DEAR MISS MANNERS: There is a young man I met through mutual friends at college who has been asking me out. I considered him an acquaintance -- an acquaintance I had become increasingly unfond of.
He likes to be argumentative (I am sure he thinks of it more as intellectual debate), and I have actually found him rather offensive (although I am sure he does not know). I avoid arguing or disagreeing with him, and he now thinks that we have everything in common and lots to discuss.
He has asked me out to lunch/dinner, and it has not been easy to say no. He asks things like, are you free anytime this week? How do I tell someone, who may see me on campus not being busy, that I am available never?

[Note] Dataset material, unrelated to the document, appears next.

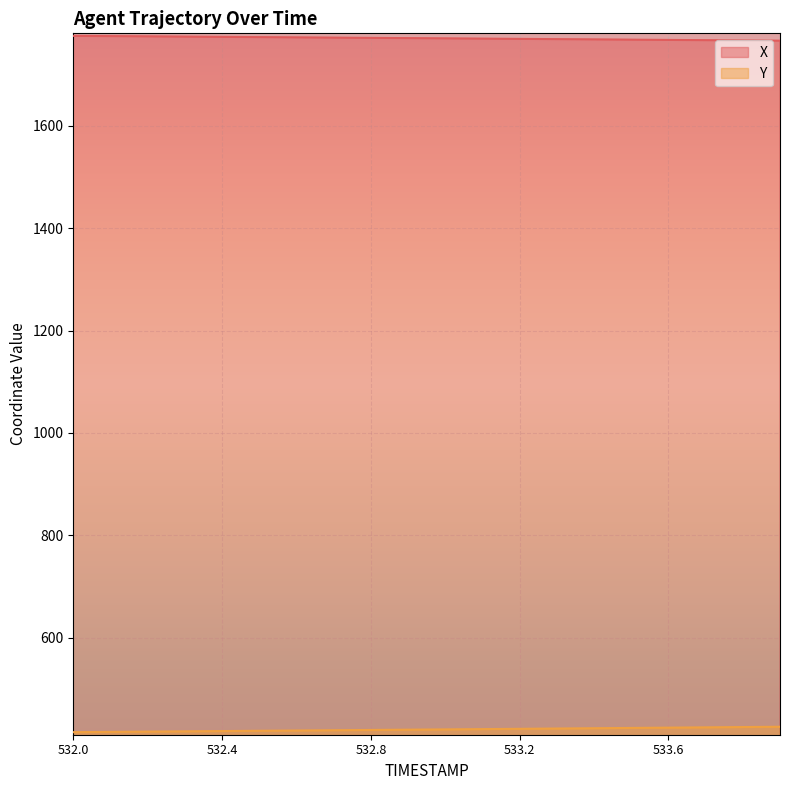

The value of Y at 533.0 is 220.7. True or false?

False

On one occasion I made a move to avoid him (I didn't think it was that obvious), and he asked me about it later (I made up some mostly true excuse).
Do I need to tell him I don't like him, not even as a friend, leave me alone? (He is friends of some good friends of mine and I might have to see him sometimes if I want to see them). Miss Manners, how does a lady navigate this situation?
GENTLE READER: As a rule, Miss Manners does not care for discouraging unwanted suitors by a frank declaration of distaste.
Proponents of this technique argue that it is kinder than the conventional subterfuges that you have employed, because it is quick and final. But the natural temptation to supply reasons means that this quickly descends into insults. And the objects of such talks, having shown themselves insensitive to the euphemistic approach, often bring on their own doom by demanding reasons.
So while you must proceed to a more direct statement, Miss Manners hopes you will keep it civil as well as clear. Say merely, "I'm sorry, but I'm not interested." Should he attempt to pursue the topic, you should repeat, "I don't know, but I am really not interested. Goodbye."
DEAR MISS MANNERS: I have been invited to a baby shower for a friend's second child. The first one is just turning 2 years old. I always thought baby showers were for your first child and you used the baby items again for your second child. To me it seems they are begging for gifts.
My daughter claims this is the norm these days. What is your opinion?
GENTLE READER: That your daughter is right: Begging for gifts is normal these days. It is also vulgar, of course. You are also right that baby showers are supposed to be for the expectation of a baby's appearing in a household not already over-run with baby equipment.
But Miss Manners makes an exception for an informal gathering of the expectant mother's close friends who are moved to make a fuss over her a second -- or fifth -- time. However, the plea that a more formal gathering for the lady's entire acquaintance, complete with those detestable gift registries, would enable the guest of honor to parcel out her shopping is not charming.